# TASK DESCRIPTION:
In the entries below, filter for the word "Whether" and copy every matching line.

[Data items]
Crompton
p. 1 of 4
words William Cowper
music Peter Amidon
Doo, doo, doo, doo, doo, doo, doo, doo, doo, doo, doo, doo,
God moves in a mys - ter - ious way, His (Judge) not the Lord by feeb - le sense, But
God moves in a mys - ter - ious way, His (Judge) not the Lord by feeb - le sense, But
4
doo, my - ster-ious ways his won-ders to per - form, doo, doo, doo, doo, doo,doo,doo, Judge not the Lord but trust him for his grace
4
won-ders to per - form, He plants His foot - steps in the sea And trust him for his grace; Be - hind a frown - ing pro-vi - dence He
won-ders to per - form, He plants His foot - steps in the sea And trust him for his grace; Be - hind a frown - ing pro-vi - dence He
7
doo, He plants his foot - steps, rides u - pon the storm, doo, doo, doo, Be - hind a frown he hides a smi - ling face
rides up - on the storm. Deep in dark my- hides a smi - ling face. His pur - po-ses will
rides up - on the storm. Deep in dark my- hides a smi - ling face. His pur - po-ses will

...

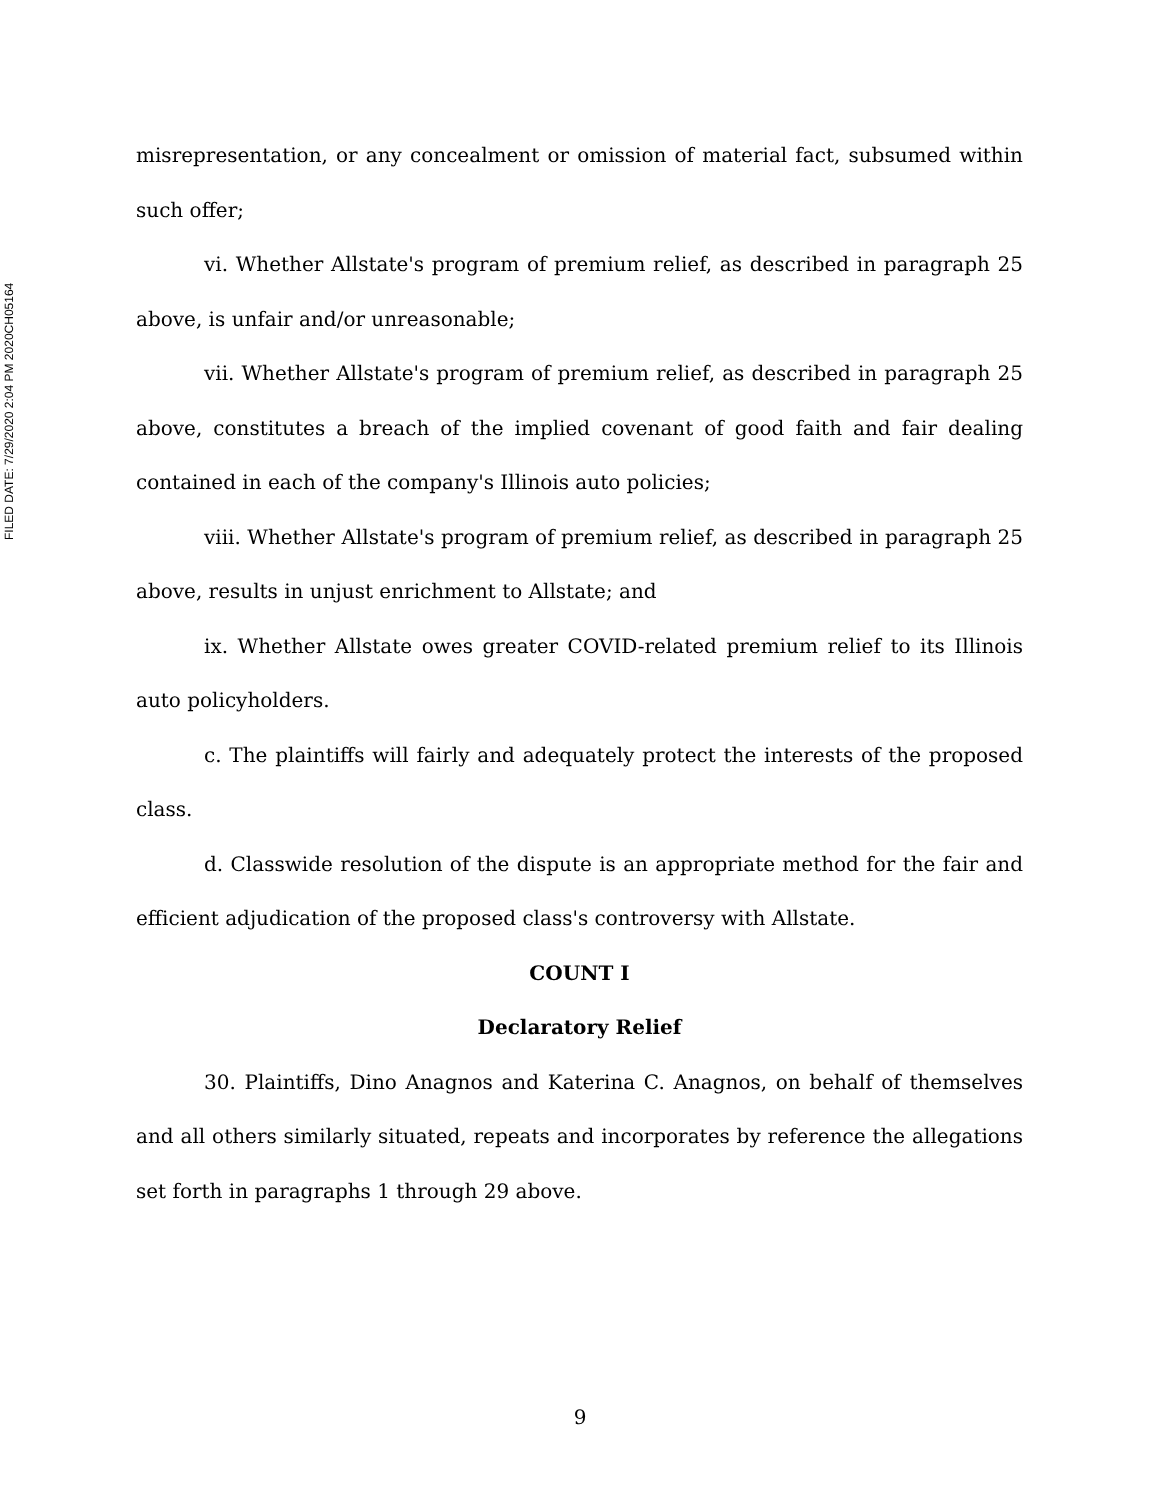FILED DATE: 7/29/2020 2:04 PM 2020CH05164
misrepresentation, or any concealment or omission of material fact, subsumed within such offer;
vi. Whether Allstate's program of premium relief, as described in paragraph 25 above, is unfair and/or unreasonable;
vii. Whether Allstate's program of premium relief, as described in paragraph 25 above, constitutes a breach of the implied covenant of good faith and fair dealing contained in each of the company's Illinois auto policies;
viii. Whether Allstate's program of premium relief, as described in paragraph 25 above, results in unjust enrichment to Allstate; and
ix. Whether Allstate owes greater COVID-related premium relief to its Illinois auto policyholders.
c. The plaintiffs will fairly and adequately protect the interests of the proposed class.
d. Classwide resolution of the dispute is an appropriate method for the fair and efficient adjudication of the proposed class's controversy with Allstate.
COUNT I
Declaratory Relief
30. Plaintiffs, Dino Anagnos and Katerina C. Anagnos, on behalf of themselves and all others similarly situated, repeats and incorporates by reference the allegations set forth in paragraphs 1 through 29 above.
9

# REPLY TO THE TASK:
vi. Whether Allstate's program of premium relief, as described in paragraph 25 above, is unfair and/or unreasonable;
vii. Whether Allstate's program of premium relief, as described in paragraph 25 above, constitutes a breach of the implied covenant of good faith and fair dealing contained in each of the company's Illinois auto policies;
viii. Whether Allstate's program of premium relief, as described in paragraph 25 above, results in unjust enrichment to Allstate; and
ix. Whether Allstate owes greater COVID-related premium relief to its Illinois auto policyholders.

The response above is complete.